:: YOUR ASSIGNMENT ::
Write out the records verbatim from the line containing "كلمة أساسية" through the end of the records, omitting the picture markers.

========

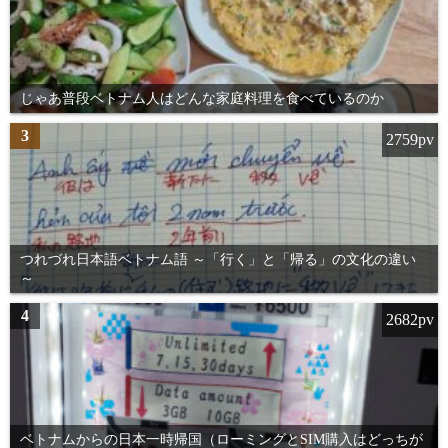
じゃあ普段ベトナム人はどんな家庭料理を食べているのか
3
2759pv
つれづれ日本語ベトナム語 ～「行く」と「帰る」の文化の違い
～
4
2682pv
ベトナムからの日本一時帰国（ローミングとSIM購入はどっちが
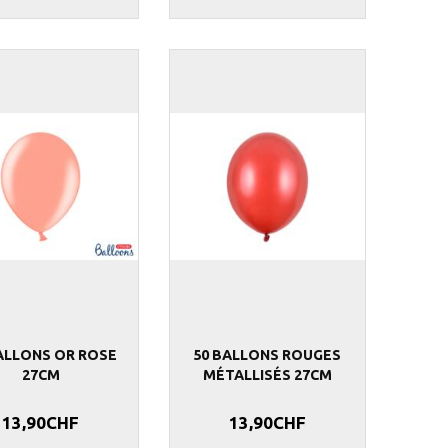
ALLONS OR ROSE
50 BALLONS ROUGES
27CM
MÉTALLISÉS 27CM
13,90CHF
13,90CHF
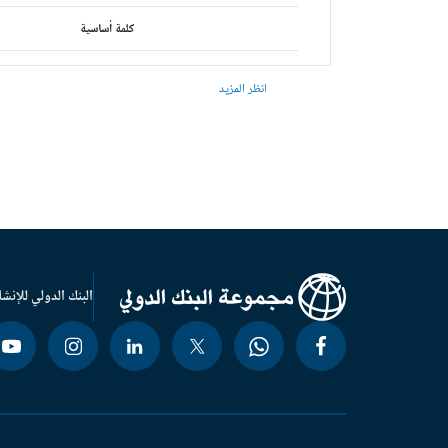
كلمة أساسية
انظر المزيد
البنك الدولي للإنشا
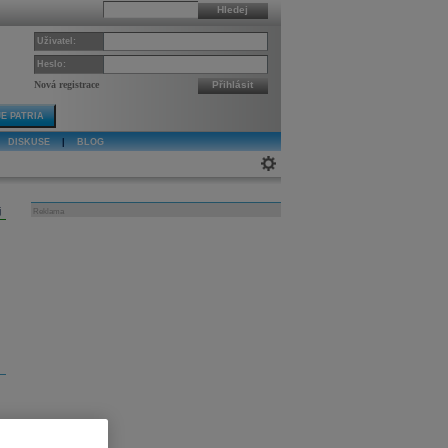
Hledej
Uživatel:
Heslo:
Nová registrace
Přihlásit
E PATRIA
DISKUSE
|
BLOG
j
Reklama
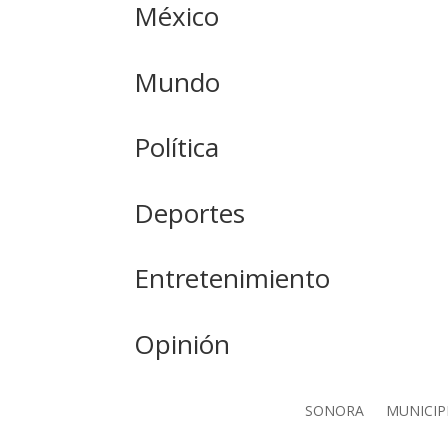
México
Mundo
Política
Deportes
Entretenimiento
Opinión
SONORA
MUNICIP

========

:: EXPECTED ANSWER ::
كلمة أساسية
انظر المزيد
البنك الدولي للإنشا
Hledej
Uživatel:
Heslo:
Nová registrace
Přihlásit
E PATRIA
DISKUSE
|
BLOG
j
Reklama
México
Mundo
Política
Deportes
Entretenimiento
Opinión
SONORA
MUNICIP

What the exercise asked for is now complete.